One thing I’ve learned from life with my husband at home is that children’s experiences with SAHDs may differ quite a bit from those they would have with stay-at-home moms. My daughter’s dance and t-ball skills are way beyond what I could have taught her. She also has no fear when she rides her tricycle down our steep driveway with the wind in her hair, smiling from ear to ear. I probably never would have let her have that experience more than once! While our situation didn’t work out the way we planned it, we’ve all learned and benefited from our arrangement. We know we’re not alone in working things out this way. And neither are you! There’s no doubt that stay-at-home moms and dads need tools to help deal with their many adventures while parenting. Let us know what questions you have and we’ll do our best to find the answers for you.

Next time: More Focus on Fathers

References: (accessed on 8/19/2010)
US Census Bureau website: accessed 8/19/10 (accessed 8/19/10) (accessed 8/19/10)


  1. Excellent tips! I especially like the tip rgarding getting a support network. This is extremely important as one can go a bit crazy without it--I know!



  2. Sent this to robertsdad and my brother!

  3. Great post!

    Definitely some tips I'd like to follow even though I'm not a stay at home dad.

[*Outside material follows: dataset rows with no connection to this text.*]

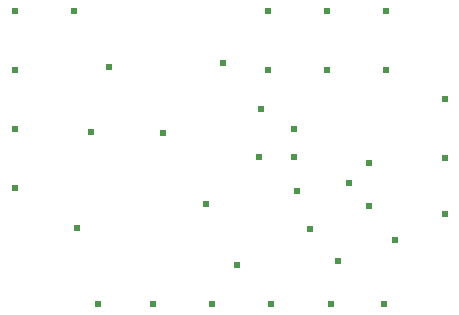
<source format=gbr>
G04*
G04 #@! TF.GenerationSoftware,Altium Limited,Altium Designer,25.8.1 (18)*
G04*
G04 Layer_Color=8388736*
%FSLAX25Y25*%
%MOIN*%
G70*
G04*
G04 #@! TF.SameCoordinates,42E29172-AB17-4D01-AB3A-1E57205C25AC*
G04*
G04*
G04 #@! TF.FilePolarity,Positive*
G04*
G01*
G75*
%ADD49C,0.02400*%
D49*
X27014Y30752D02*
D03*
X52350Y5325D02*
D03*
X37454Y84322D02*
D03*
X111405Y5325D02*
D03*
X91720D02*
D03*
X104665Y30311D02*
D03*
X129373Y5325D02*
D03*
X34049D02*
D03*
X31518Y62597D02*
D03*
X69845Y38490D02*
D03*
X99165Y54325D02*
D03*
X100077Y42899D02*
D03*
X87711Y54325D02*
D03*
X55665Y62339D02*
D03*
X75484Y85640D02*
D03*
X88211Y70325D02*
D03*
X99165Y63693D02*
D03*
X6069Y83378D02*
D03*
X25754Y103063D02*
D03*
X6069Y63693D02*
D03*
Y44008D02*
D03*
Y103063D02*
D03*
X90391Y83378D02*
D03*
Y103063D02*
D03*
X129761D02*
D03*
Y83378D02*
D03*
X110076D02*
D03*
Y103063D02*
D03*
X132965Y26670D02*
D03*
X149446Y35431D02*
D03*
Y73536D02*
D03*
Y53851D02*
D03*
X113940Y19583D02*
D03*
X124115Y52179D02*
D03*
X117665Y45565D02*
D03*
X124141Y38032D02*
D03*
X72035Y5325D02*
D03*
X80231Y18136D02*
D03*
M02*

</source>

I do wish that I had the opportunity to be one with my newborn baby, but the mommy is working in that department though and she's doing a pretty good job of it.

    One thing I'd like to mention is that grandmothers are great for support as well in regards to "5. Take Care of Yourself Too".

    Me and the babies mother have had occasions where we've been up all night or wanted to go somewheres alone and luckily the grandmothers were there happily willing and ready to take the baby off our hands to give us a break.